Yutz, Thionville, Illange. Tout se passe bien, je vais y arriver. Si j'arrive à Richemont, il ne peut plus rien m'arriver. Parce que de Richemont à la maison, il n'y a que 26 km. Et ces 26 km là, je les ai fait...des dizaines, peut-être des centaines de fois. De plus, quand je passerai les deux cheminées bariolées rouge et blanc de l'usine de Richemont, je saurai que j'aurai fait 300 km. Enfin presque. Disons, jusqu'au pont suivant alors. Tope la.
Ainsi donc, les derniers kilomètres défilent dans un climat d'allégresse et de bonheur indescriptibles. Chaque brin d'herbe semblait me dire "ah ben t'es arrivé finalement, c'est pas trop tôt". La Maxe, Metz. Les grandes côtes qui montent vers chez moi, histoire de me finir, comme si je pouvais être plus fini que maintenant, comme si on pouvait re-tuer un mort. Et pour arroser tout ça, l'averse, la vraie, ponctuelle : il est 20h00, il fait presque nuit, et je patine dans la côte. Je ne suis plus qu'à 500 mètres et ça tombe dru. Puis ça s'arrête, comme ça, d'un seul coup. ça y est, je suis arrivé. Comme par hasard ma femme est justement là, en bas de la maison, en train de garer la voiture, et mon fils aîné aussi est là. Ils sont là et moi aussi je suis là, c'est le bonheur.
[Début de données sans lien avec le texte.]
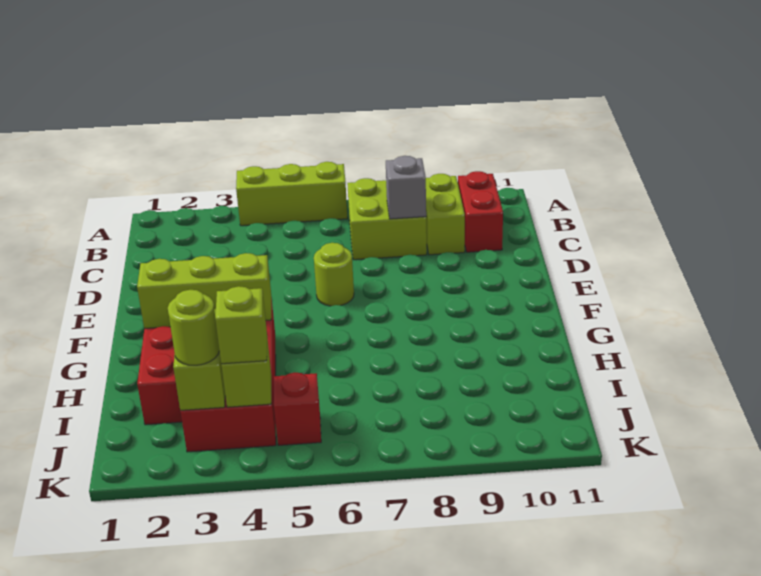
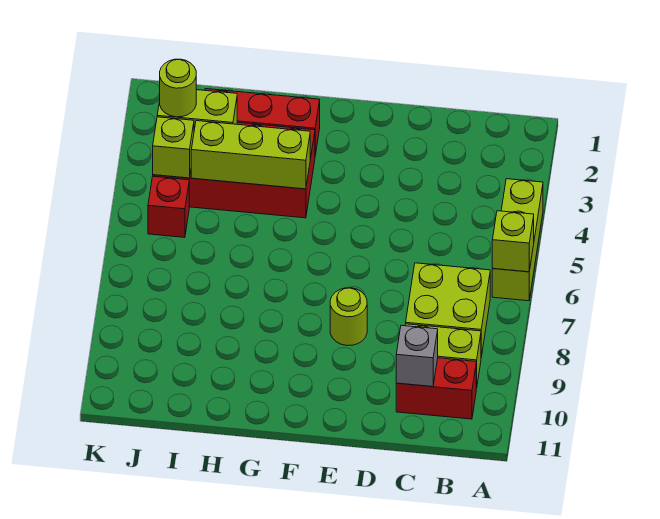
grey 1x1 brick [386,156,426,219] -> grey 1x1 brick moved to [396,325,438,387]
lime 1x1 round brick [314,243,354,306] -> lime 1x1 round brick moved to [330,288,367,346]
lime 1x3 brick [137,253,271,329] -> lime 1x3 brick turned to [191,121,310,189]
lime 1x1 brick [215,286,267,364] -> lime 1x1 brick moved to [492,211,534,272]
J'ai vraiment trop forcé, j'en ai bien conscience, et le lendemain, où j'écris ces lignes, j'ai mal aux lombaires, à la hanche, et, curieusement, aux muscles du cou, comme si j'avais porté un sac à dos de 20 kilos pendant toute une journée.
Mais j' y suis arrivé finalement, et vivant. Il va me falloir quelque jours pour que les douleurs s'estompent. Par contre il me faudra beaucoup plus pour être capable à nouveau de patiner comme avant... J'ai gagné un bon repos obligatoire de mes guiboles.
J'en tire quand même une leçon : quand tout a lâché : muscles, tendons, quand le corps n'en peut plus, quand on a franchement abusé et dépassé la dose, il y a le mental. Il reste juste le mental, et c'est ça qui sauve.
P.S. : La petite blague sur le Roquefort, de XSFred, et le "Bon courage", de Sanglier76, ont agi comme des soutiens au moral. (je n'avais pas lu le "bon courage" de Kermit57 avant mon départ : un grand merci en tout cas à vous tous pour ces encouragements).